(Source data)
Start of Block

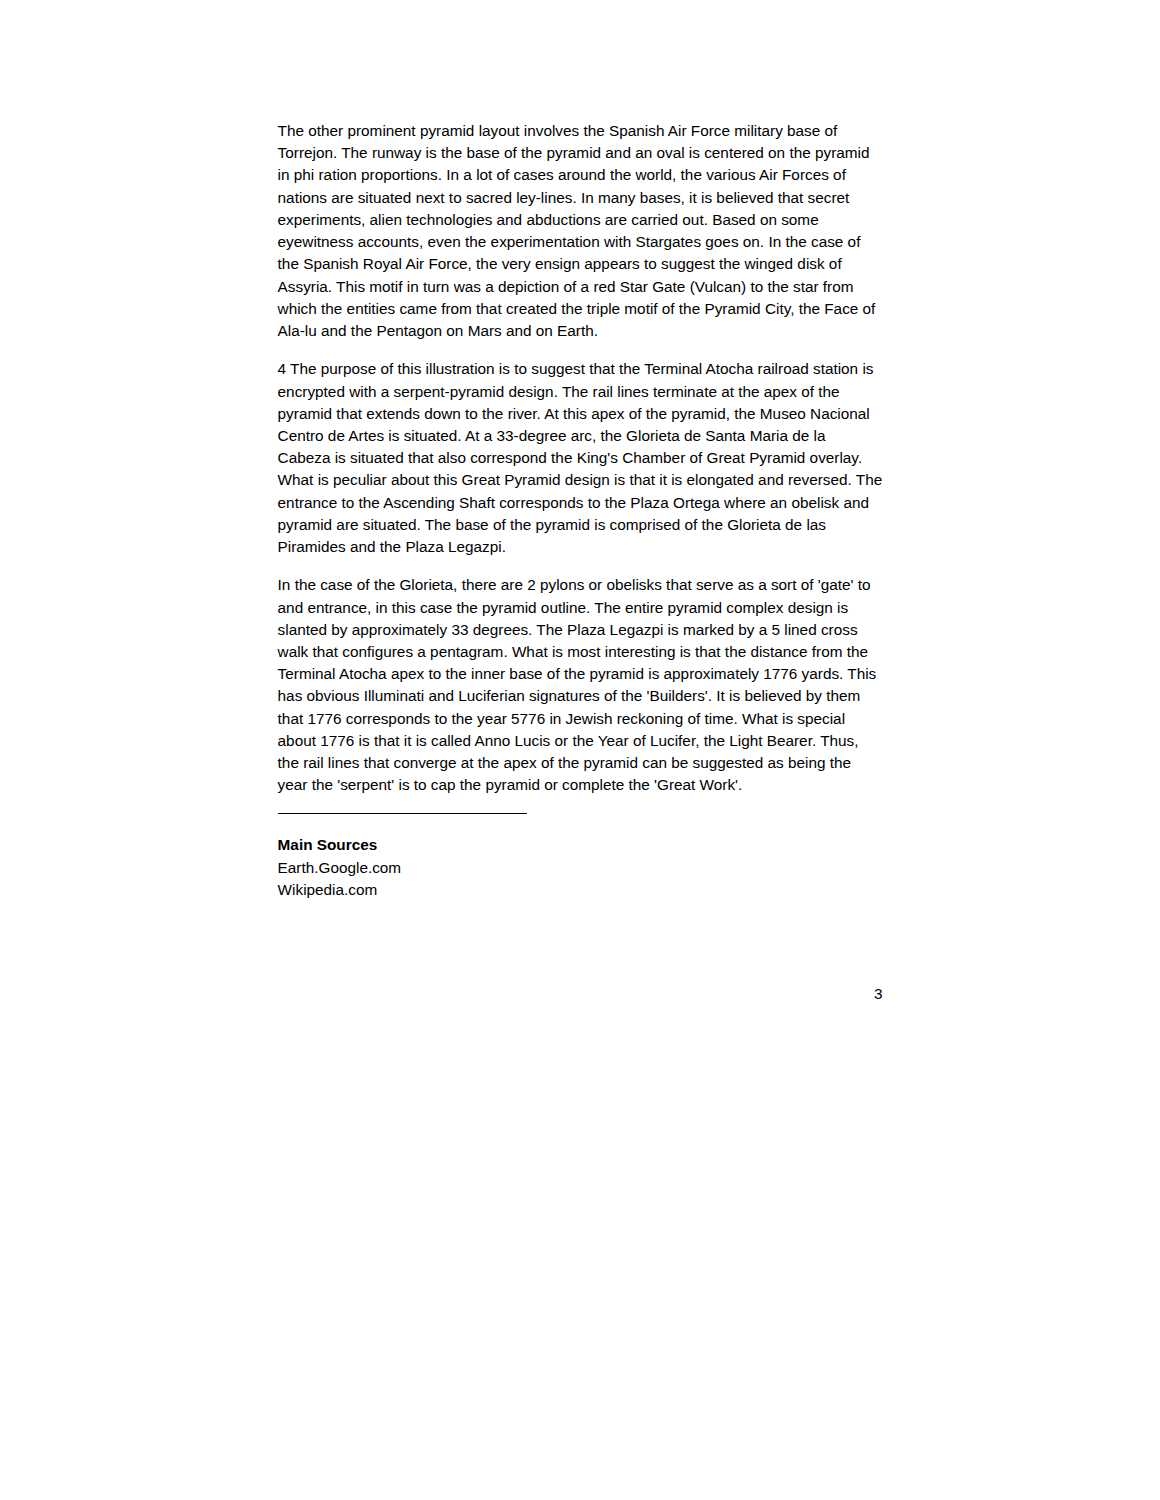The other prominent pyramid layout involves the Spanish Air Force military base of Torrejon. The runway is the base of the pyramid and an oval is centered on the pyramid in phi ration proportions. In a lot of cases around the world, the various Air Forces of nations are situated next to sacred ley-lines. In many bases, it is believed that secret experiments, alien technologies and abductions are carried out. Based on some eyewitness accounts, even the experimentation with Stargates goes on. In the case of the Spanish Royal Air Force, the very ensign appears to suggest the winged disk of Assyria. This motif in turn was a depiction of a red Star Gate (Vulcan) to the star from which the entities came from that created the triple motif of the Pyramid City, the Face of Ala-lu and the Pentagon on Mars and on Earth.
4 The purpose of this illustration is to suggest that the Terminal Atocha railroad station is encrypted with a serpent-pyramid design. The rail lines terminate at the apex of the pyramid that extends down to the river. At this apex of the pyramid, the Museo Nacional Centro de Artes is situated. At a 33-degree arc, the Glorieta de Santa Maria de la Cabeza is situated that also correspond the King's Chamber of Great Pyramid overlay. What is peculiar about this Great Pyramid design is that it is elongated and reversed. The entrance to the Ascending Shaft corresponds to the Plaza Ortega where an obelisk and pyramid are situated. The base of the pyramid is comprised of the Glorieta de las Piramides and the Plaza Legazpi.
In the case of the Glorieta, there are 2 pylons or obelisks that serve as a sort of 'gate' to and entrance, in this case the pyramid outline. The entire pyramid complex design is slanted by approximately 33 degrees. The Plaza Legazpi is marked by a 5 lined cross walk that configures a pentagram. What is most interesting is that the distance from the Terminal Atocha apex to the inner base of the pyramid is approximately 1776 yards. This has obvious Illuminati and Luciferian signatures of the 'Builders'. It is believed by them that 1776 corresponds to the year 5776 in Jewish reckoning of time. What is special about 1776 is that it is called Anno Lucis or the Year of Lucifer, the Light Bearer. Thus, the rail lines that converge at the apex of the pyramid can be suggested as being the year the 'serpent' is to cap the pyramid or complete the 'Great Work'.
Main Sources
Earth.Google.com
Wikipedia.com
3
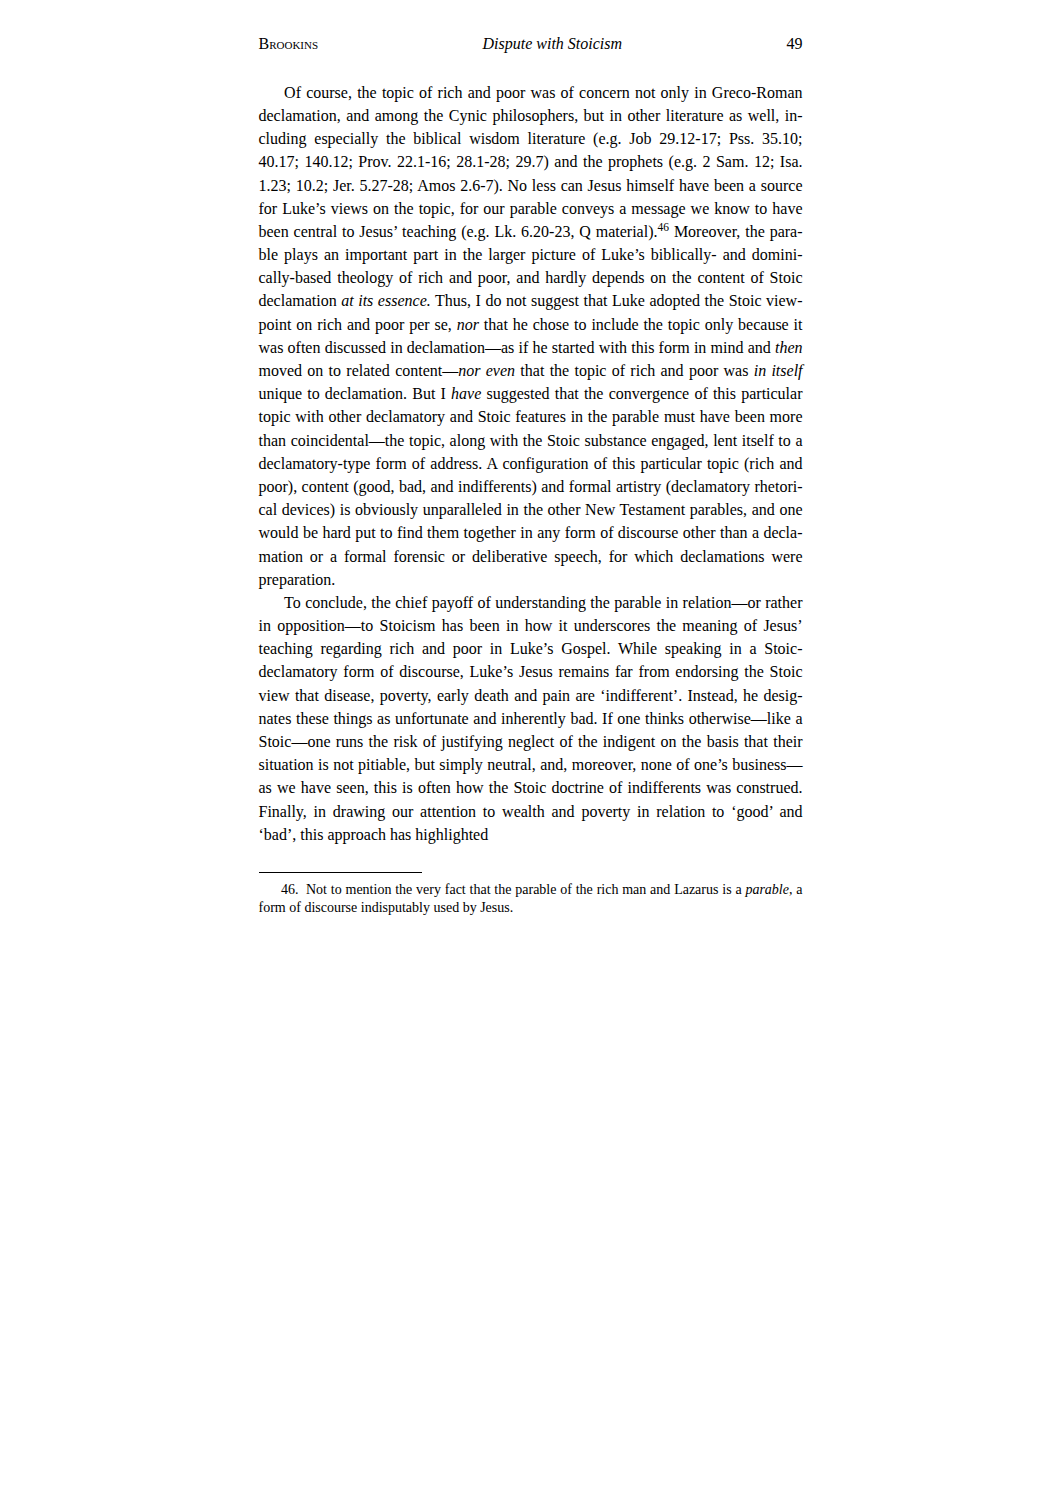Brookins Dispute with Stoicism 49
Of course, the topic of rich and poor was of concern not only in Greco-Roman declamation, and among the Cynic philosophers, but in other literature as well, including especially the biblical wisdom literature (e.g. Job 29.12-17; Pss. 35.10; 40.17; 140.12; Prov. 22.1-16; 28.1-28; 29.7) and the prophets (e.g. 2 Sam. 12; Isa. 1.23; 10.2; Jer. 5.27-28; Amos 2.6-7). No less can Jesus himself have been a source for Luke’s views on the topic, for our parable conveys a message we know to have been central to Jesus’ teaching (e.g. Lk. 6.20-23, Q material).46 Moreover, the parable plays an important part in the larger picture of Luke’s biblically- and dominically-based theology of rich and poor, and hardly depends on the content of Stoic declamation at its essence. Thus, I do not suggest that Luke adopted the Stoic viewpoint on rich and poor per se, nor that he chose to include the topic only because it was often discussed in declamation—as if he started with this form in mind and then moved on to related content—nor even that the topic of rich and poor was in itself unique to declamation. But I have suggested that the convergence of this particular topic with other declamatory and Stoic features in the parable must have been more than coincidental—the topic, along with the Stoic substance engaged, lent itself to a declamatory-type form of address. A configuration of this particular topic (rich and poor), content (good, bad, and indifferents) and formal artistry (declamatory rhetorical devices) is obviously unparalleled in the other New Testament parables, and one would be hard put to find them together in any form of discourse other than a declamation or a formal forensic or deliberative speech, for which declamations were preparation.
To conclude, the chief payoff of understanding the parable in relation—or rather in opposition—to Stoicism has been in how it underscores the meaning of Jesus’ teaching regarding rich and poor in Luke’s Gospel. While speaking in a Stoic-declamatory form of discourse, Luke’s Jesus remains far from endorsing the Stoic view that disease, poverty, early death and pain are ‘indifferent’. Instead, he designates these things as unfortunate and inherently bad. If one thinks otherwise—like a Stoic—one runs the risk of justifying neglect of the indigent on the basis that their situation is not pitiable, but simply neutral, and, moreover, none of one’s business—as we have seen, this is often how the Stoic doctrine of indifferents was construed. Finally, in drawing our attention to wealth and poverty in relation to ‘good’ and ‘bad’, this approach has highlighted
46. Not to mention the very fact that the parable of the rich man and Lazarus is a parable, a form of discourse indisputably used by Jesus.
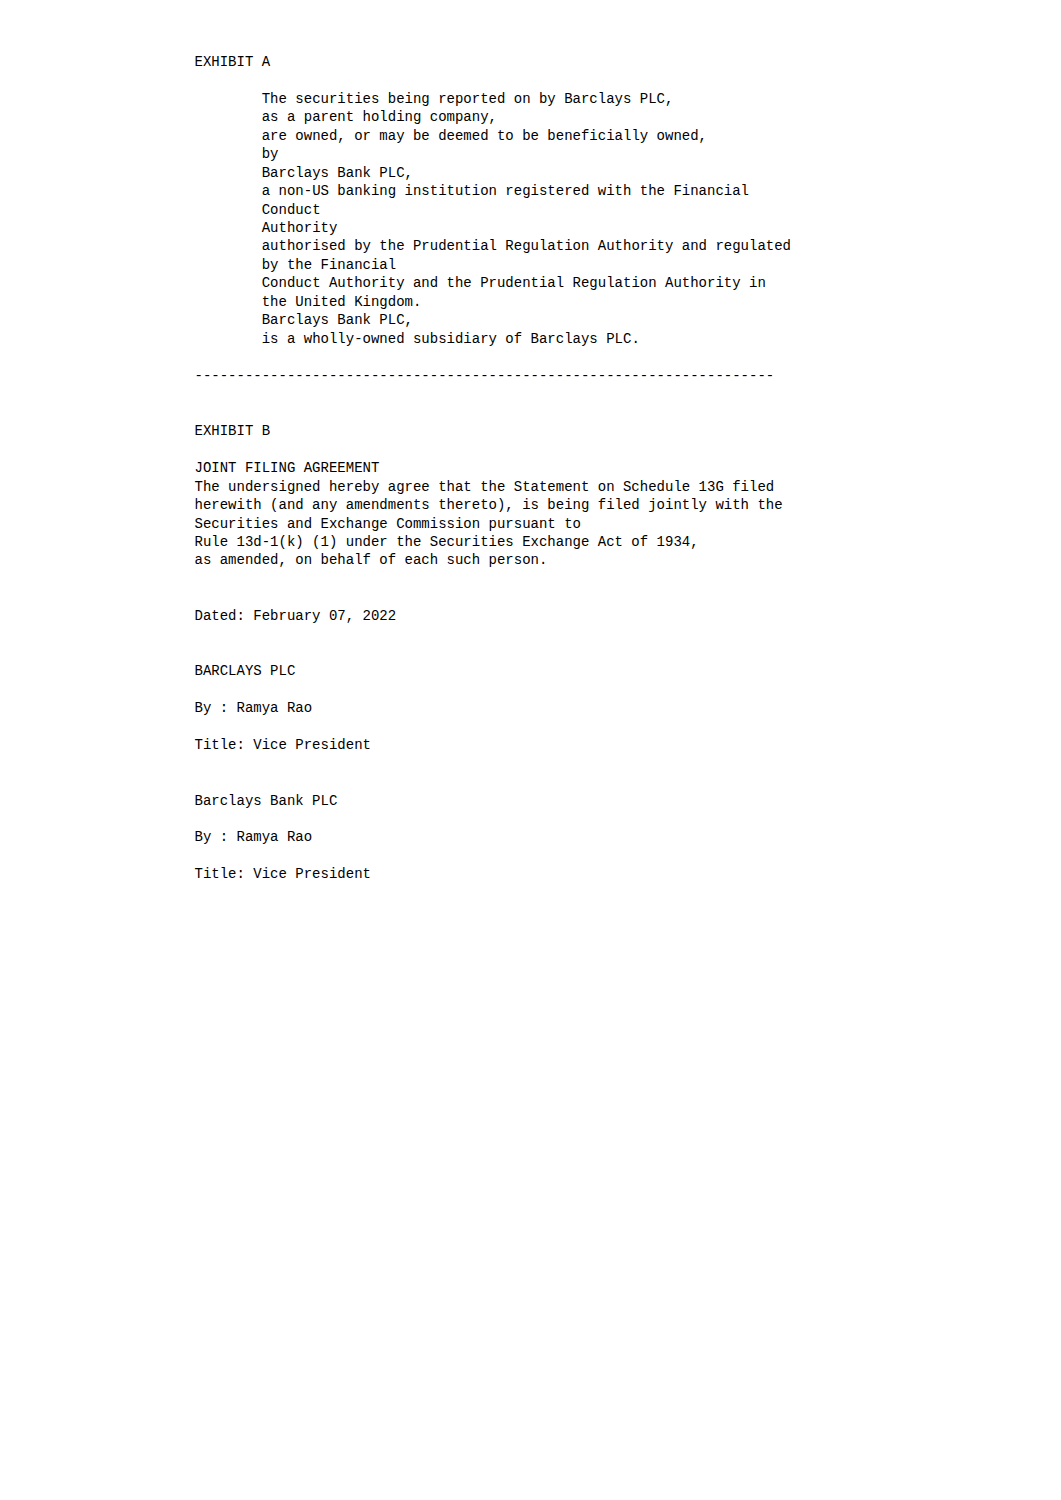EXHIBIT A

        The securities being reported on by Barclays PLC,
        as a parent holding company,
        are owned, or may be deemed to be beneficially owned,
        by
        Barclays Bank PLC,
        a non-US banking institution registered with the Financial
        Conduct
        Authority
        authorised by the Prudential Regulation Authority and regulated
        by the Financial
        Conduct Authority and the Prudential Regulation Authority in
        the United Kingdom.
        Barclays Bank PLC,
        is a wholly-owned subsidiary of Barclays PLC.

---------------------------------------------------------------------


EXHIBIT B

JOINT FILING AGREEMENT
The undersigned hereby agree that the Statement on Schedule 13G filed
herewith (and any amendments thereto), is being filed jointly with the
Securities and Exchange Commission pursuant to
Rule 13d-1(k) (1) under the Securities Exchange Act of 1934,
as amended, on behalf of each such person.


Dated: February 07, 2022


BARCLAYS PLC

By : Ramya Rao

Title: Vice President


Barclays Bank PLC

By : Ramya Rao

Title: Vice President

End of Block

PROBLEM:
Find every line in the records that has the word "owned". Copy those lines.

OUTPUT FOR THIS EXERCISE:
        are owned, or may be deemed to be beneficially owned,
        is a wholly-owned subsidiary of Barclays PLC.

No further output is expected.